In 2018, Fair Work banned rail workers’ actions after an overtime ban and 24-hour strike was deemed too “disruptive” to the economy, i.e. the entire purpose of industrial action was used as a reason to prevent it. Today, the government has again run to the Commission, most likely to prevent us from taking any action at all.

The government’s actions are part of an attack on our democratic right to take industrial action to win better wages and conditions. In dictatorships, industrial action and unions are banned and incur severe punishments. In “democratic” Australia, industrial action is ruled illegal as soon as it starts to put pressure on the boss.

So how should the RTBU respond to the government’s provocation?

“We can’t back down in the face of a government temper tantrum”, said Damian, head driver delegate at Central depot. “We need to escalate our campaign. This is a government that’s locked out its workforce after dragging out an EA negotiation for nine months and imposing a pay freeze by stealth. Strikes and industrial actions are the only thing that will force them to deliver safety, a fair wage rise and respect for workers.”

What is lost in the media furore today is precisely these demands, which resonate across the public sector and have motivated nurses and teachers to strike in recent weeks. We need a reasonable pay rise to keep up with the increasing cost of living, not one below inflation that amounts to a pay cut. We need key safety measures to be implemented and retained, like guards on trains and COVID safety. We want conditions that improve our quality of life as shift workers.
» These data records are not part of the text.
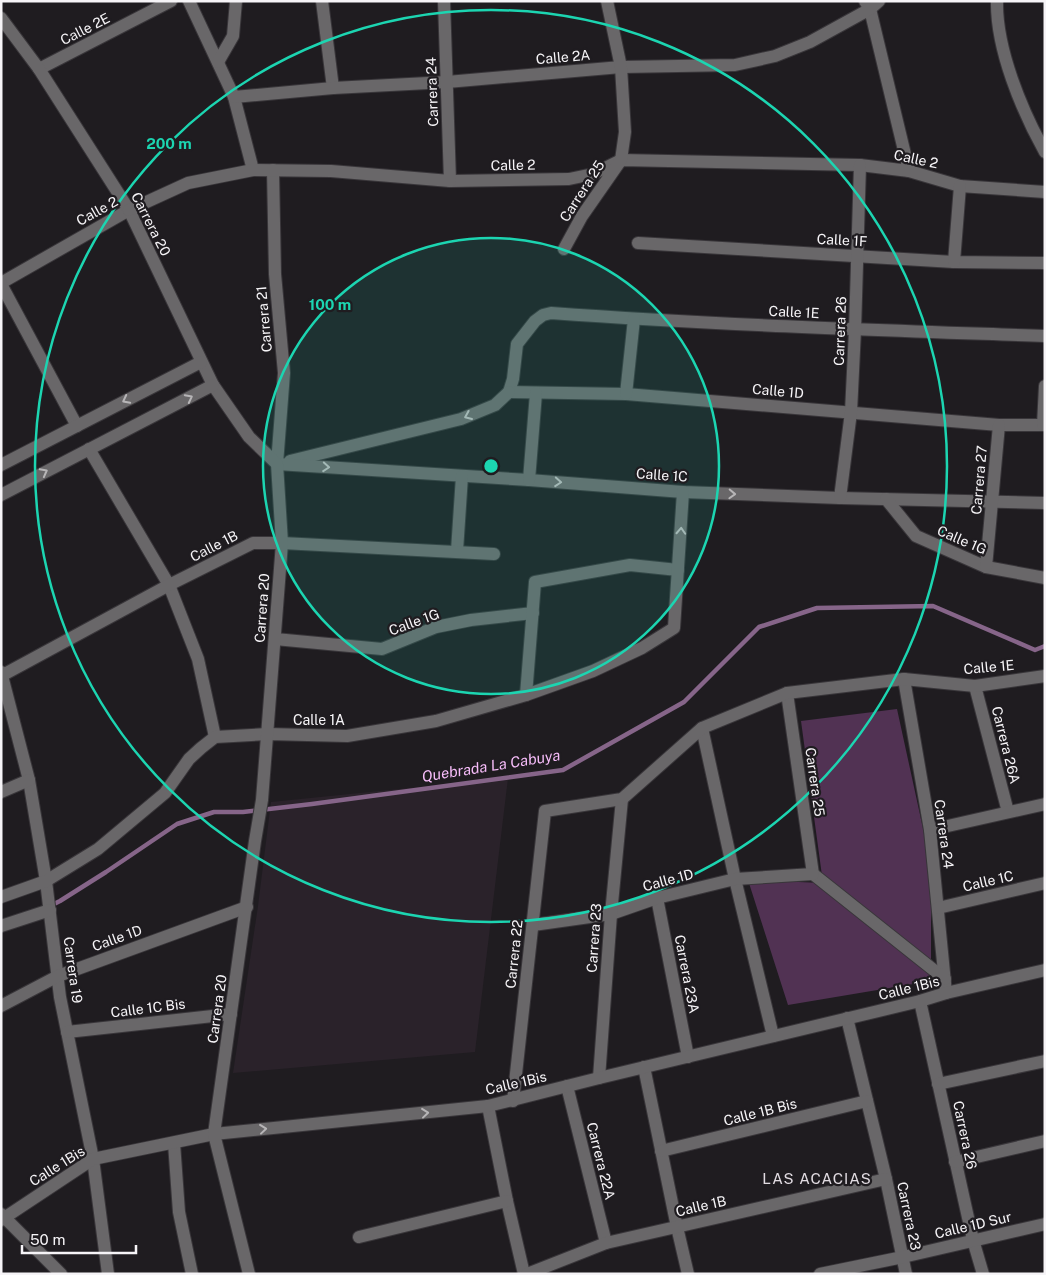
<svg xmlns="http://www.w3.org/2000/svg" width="1046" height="1275" font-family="'Public Sans',sans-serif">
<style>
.built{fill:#2a222a}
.green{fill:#513253}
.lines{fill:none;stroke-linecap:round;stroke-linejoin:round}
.stream{stroke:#866589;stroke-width:4.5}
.minor-casing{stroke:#39363a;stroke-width:14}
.tertiary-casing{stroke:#39363a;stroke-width:14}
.minor{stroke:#696769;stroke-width:12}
.tertiary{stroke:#696769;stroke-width:12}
.oneway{stroke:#b7b5b7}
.ring{fill:none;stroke:#1cd5b1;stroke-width:2.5}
.labels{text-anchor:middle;stroke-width:4.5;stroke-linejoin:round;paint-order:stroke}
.street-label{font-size:14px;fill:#f6f4f7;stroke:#1f1c20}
.water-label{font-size:15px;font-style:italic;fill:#f6bcf9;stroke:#1f1c20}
.neighbourhood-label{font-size:15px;letter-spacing:1px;fill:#e1dbe1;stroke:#1f1c20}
.centre{fill:#1cd5b1;stroke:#1f1c20;stroke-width:2.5}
.ring-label{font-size:15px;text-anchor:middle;font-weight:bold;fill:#1cd5b1;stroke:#1f1c20;stroke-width:4.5;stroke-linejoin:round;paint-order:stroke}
</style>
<rect width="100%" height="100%" fill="#1f1c20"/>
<polygon class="built" points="508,778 475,1052 233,1073 258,906 271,802"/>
<polygon class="green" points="897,709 924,833 931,905 931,981 788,1005 748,880 823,883 801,721"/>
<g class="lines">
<polyline class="stream" points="50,906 60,901 106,872 177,824 214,812 243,812 312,804 563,770 684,702 759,627 817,608 933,606 1035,650 1045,646"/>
<g class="minor-casing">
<g id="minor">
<polyline points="189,1 234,97 253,170"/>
<polyline points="322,1 333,88"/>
<polyline points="865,1 870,9 909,171"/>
<path d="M997 1C996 49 1022 111 1045 152"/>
<polyline points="218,62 233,36 236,1"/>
<polyline points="39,69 171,1"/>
<polyline points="234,97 333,88 447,82 621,67 735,65 775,56 810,42 870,9 879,1"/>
<polyline points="273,170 275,274 284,373 277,464"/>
<polyline points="450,181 569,179 593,174 621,160 860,165 909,171 960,186 1045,192"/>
<polyline points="638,243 954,262 1045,263"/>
<polyline points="564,249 582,216 621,160 625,132 621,67 607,1"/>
<polyline points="954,262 960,186"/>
<polyline points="1,283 129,210"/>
<polyline points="1,284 77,426"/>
<path d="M509 392 513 379 517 344 535 321 543 315 551 313C715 325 880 330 1045 336"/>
<polyline points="509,392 626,394 999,425 1045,425"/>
<polyline points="626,394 634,319"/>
<polyline points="1043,425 1045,386"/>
<polyline points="89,449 169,585 198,659 215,737"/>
<polyline points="290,461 461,419 495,405 509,392"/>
<polyline points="277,464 529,480 683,492 840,498 1045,503"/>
<polyline points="529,480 536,393"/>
<polyline points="840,498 851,412 855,330 860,165"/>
<polyline points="886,499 916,536 986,567 1045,578"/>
<polyline points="457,551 462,476"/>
<polyline points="986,567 999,425"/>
<polyline points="275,639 382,649 436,627 471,620 533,613"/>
<polyline points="1,672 29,780 46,881 60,997 93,1159 108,1274"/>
<polyline points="1,676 169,585 253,543 282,543 494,554"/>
<polyline points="904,679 930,830 946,993"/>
<polyline points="975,686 1008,812"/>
<polyline points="787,693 813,874"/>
<polyline points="526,695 535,582 630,565 678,570"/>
<polyline points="702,728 735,879 773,1036"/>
<polyline points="1,792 29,780"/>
<polyline points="930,830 1045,804"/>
<polyline points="813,874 945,979"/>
<polyline points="1,897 46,881 98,849 165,793 189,759 201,748 215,737 268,734 347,736 436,721 526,695 593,671 642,648 674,628 683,492"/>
<polyline points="657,898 688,1057"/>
<polyline points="938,908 1045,883"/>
<polyline points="533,925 611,914 657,898 735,879 813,874"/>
<polyline points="1,926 50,910"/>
<polyline points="920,1001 973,1240 983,1274"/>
<polyline points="1,1006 58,976 247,907"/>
<polyline points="847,1018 886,1179 906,1274"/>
<polyline points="67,1032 231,1014"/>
<polyline points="644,1067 677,1227 688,1274"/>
<polyline points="599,1078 611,914 622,799"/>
<polyline points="938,1084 1045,1061"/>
<polyline points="567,1086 606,1243"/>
<polyline points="513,1101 545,811 622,799 702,728 787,693 904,679 975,686 1045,676"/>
<polyline points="488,1106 507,1201 524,1274"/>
<polyline points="174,1143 179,1212 192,1274"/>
<polyline points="661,1151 867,1101"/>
<polyline points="955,1162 1045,1141"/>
<polyline points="1,1214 61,1274"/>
<polyline points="1,1220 93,1159 214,1134 488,1106 599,1078 920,1001 946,993 1045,970"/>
<polyline points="359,1237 507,1201"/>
<polyline points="527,1274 606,1243 886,1179"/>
<polyline points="820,1274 903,1257 1045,1224"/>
</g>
</g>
<g class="tertiary-casing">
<g id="tertiary">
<polyline points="1,18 39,69 129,210 213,385 249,437 277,464 282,543 262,800 255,841 214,1134 249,1274"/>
<polyline points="129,210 188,183 253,170 331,171 450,181 444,1"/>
<polyline points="1,465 201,362"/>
<polyline points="1,495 213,385"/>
</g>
</g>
<use href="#minor" class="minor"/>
<use href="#tertiary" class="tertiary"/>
</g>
<defs><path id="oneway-chevron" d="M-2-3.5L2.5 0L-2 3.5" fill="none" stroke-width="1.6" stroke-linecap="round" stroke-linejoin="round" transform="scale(1.25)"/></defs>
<g class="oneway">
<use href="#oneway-chevron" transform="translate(189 398) rotate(-27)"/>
<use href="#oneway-chevron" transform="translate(126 400) rotate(153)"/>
<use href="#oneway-chevron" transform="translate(468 416) rotate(157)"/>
<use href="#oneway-chevron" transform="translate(326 467) rotate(4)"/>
<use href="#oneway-chevron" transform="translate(44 472) rotate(-28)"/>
<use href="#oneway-chevron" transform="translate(558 482) rotate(4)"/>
<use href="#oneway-chevron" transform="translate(732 494) rotate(2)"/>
<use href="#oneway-chevron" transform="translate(681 531) rotate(-87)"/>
<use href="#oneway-chevron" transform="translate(425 1113) rotate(-6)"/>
<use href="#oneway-chevron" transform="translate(263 1129) rotate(-6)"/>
</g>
<circle cx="491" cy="466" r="228" fill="#1cd5b1" fill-opacity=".12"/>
<g class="ring">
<circle cx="491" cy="466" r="228"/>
<circle cx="491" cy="466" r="456"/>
</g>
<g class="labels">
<g class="street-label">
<text transform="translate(85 29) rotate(-27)" y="5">Calle 2E</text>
<text transform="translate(563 57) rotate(-5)" y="5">Calle 2A</text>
<text transform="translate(432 92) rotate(-92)" y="5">Carrera 24</text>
<text transform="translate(916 159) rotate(12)" y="5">Calle 2</text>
<text transform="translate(513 165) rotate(-1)" y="5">Calle 2</text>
<text transform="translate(582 191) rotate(-57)" y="5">Carrera 25</text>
<text transform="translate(97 211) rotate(-29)" y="5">Calle 2</text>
<text transform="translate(151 224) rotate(63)" y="5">Carrera 20</text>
<text transform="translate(842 240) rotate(3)" y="5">Calle 1F</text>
<text transform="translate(794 312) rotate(3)" y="5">Calle 1E</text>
<text transform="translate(264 319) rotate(-95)" y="5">Carrera 21</text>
<text transform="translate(840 331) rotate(-88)" y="5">Carrera 26</text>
<text transform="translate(778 391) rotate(5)" y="5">Calle 1D</text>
<text transform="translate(662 475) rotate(4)" y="5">Calle 1C</text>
<text transform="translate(979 480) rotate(-85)" y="5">Carrera 27</text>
<text transform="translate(962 540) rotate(23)" y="5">Calle 1G</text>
<text transform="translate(214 546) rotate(-27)" y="5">Calle 1B</text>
<text transform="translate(262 608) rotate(-86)" y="5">Carrera 20</text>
<text transform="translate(414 622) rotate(-20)" y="5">Calle 1G</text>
<text transform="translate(989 667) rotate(-5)" y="5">Calle 1E</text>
<text x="319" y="725">Calle 1A</text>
<text transform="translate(1006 745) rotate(76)" y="5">Carrera 26A</text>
<text transform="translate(815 782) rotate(82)" y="5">Carrera 25</text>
<text transform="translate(944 834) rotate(82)" y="5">Carrera 24</text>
<text transform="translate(668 880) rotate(-15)" y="5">Calle 1D</text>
<text transform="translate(988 881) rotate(-13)" y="5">Calle 1C</text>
<text transform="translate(117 938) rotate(-20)" y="5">Calle 1D</text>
<text transform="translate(594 938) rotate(-86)" y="5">Carrera 23</text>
<text transform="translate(514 954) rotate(-84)" y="5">Carrera 22</text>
<text transform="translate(73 970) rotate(82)" y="5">Carrera 19</text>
<text transform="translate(687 974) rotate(79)" y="5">Carrera 23A</text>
<text transform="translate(909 988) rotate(-14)" y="5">Calle 1Bis</text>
<text transform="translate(148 1008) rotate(-7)" y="5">Calle 1C Bis</text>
<text transform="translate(217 1009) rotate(-82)" y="5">Carrera 20</text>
<text transform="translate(516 1083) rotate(-13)" y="5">Calle 1Bis</text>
<text transform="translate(760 1112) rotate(-14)" y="5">Calle 1B Bis</text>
<text transform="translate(965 1135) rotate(78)" y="5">Carrera 26</text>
<text transform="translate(601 1161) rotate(76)" y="5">Carrera 22A</text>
<text transform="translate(57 1166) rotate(-32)" y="5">Calle 1Bis</text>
<text transform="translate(701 1206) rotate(-13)" y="5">Calle 1B</text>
<text transform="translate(909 1216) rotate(78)" y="5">Carrera 23</text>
<text transform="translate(973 1225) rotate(-13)" y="5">Calle 1D Sur</text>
</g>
<g class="water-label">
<text transform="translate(491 766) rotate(-9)" y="5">Quebrada La Cabuya</text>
</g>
<g class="neighbourhood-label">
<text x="817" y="1184">LAS ACACIAS</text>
</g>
</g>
<circle cx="491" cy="466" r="8" class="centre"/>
<g class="ring-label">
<text x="169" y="149">200 m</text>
<text x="330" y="310">100 m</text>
</g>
<rect width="1046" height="1275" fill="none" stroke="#f6f4f7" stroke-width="5"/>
<path d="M22 1245v8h114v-8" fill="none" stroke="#f6f4f7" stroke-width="2.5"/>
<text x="30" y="1245" font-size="15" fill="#f6f4f7" stroke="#1f1c20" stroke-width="4" paint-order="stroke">50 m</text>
</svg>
In the likely event that Fair Work rules in favour of the government, the RTBU should be prepared to defy whatever bans are placed on our democratic right to take industrial action. While the chaos today was caused by the bosses’ lockout, railway workers have no reason to feel defensive about striking to win our demands. As workers whose labour keeps Sydney moving, our bargaining power is our ability to stop work and shut down the arteries of Australia’s biggest economy. The only times the government has felt pressured to concede anything is when we have taken such action. Despite all the drama today, that is still our best chance of winning our campaign for fair pay, safety and decent conditions.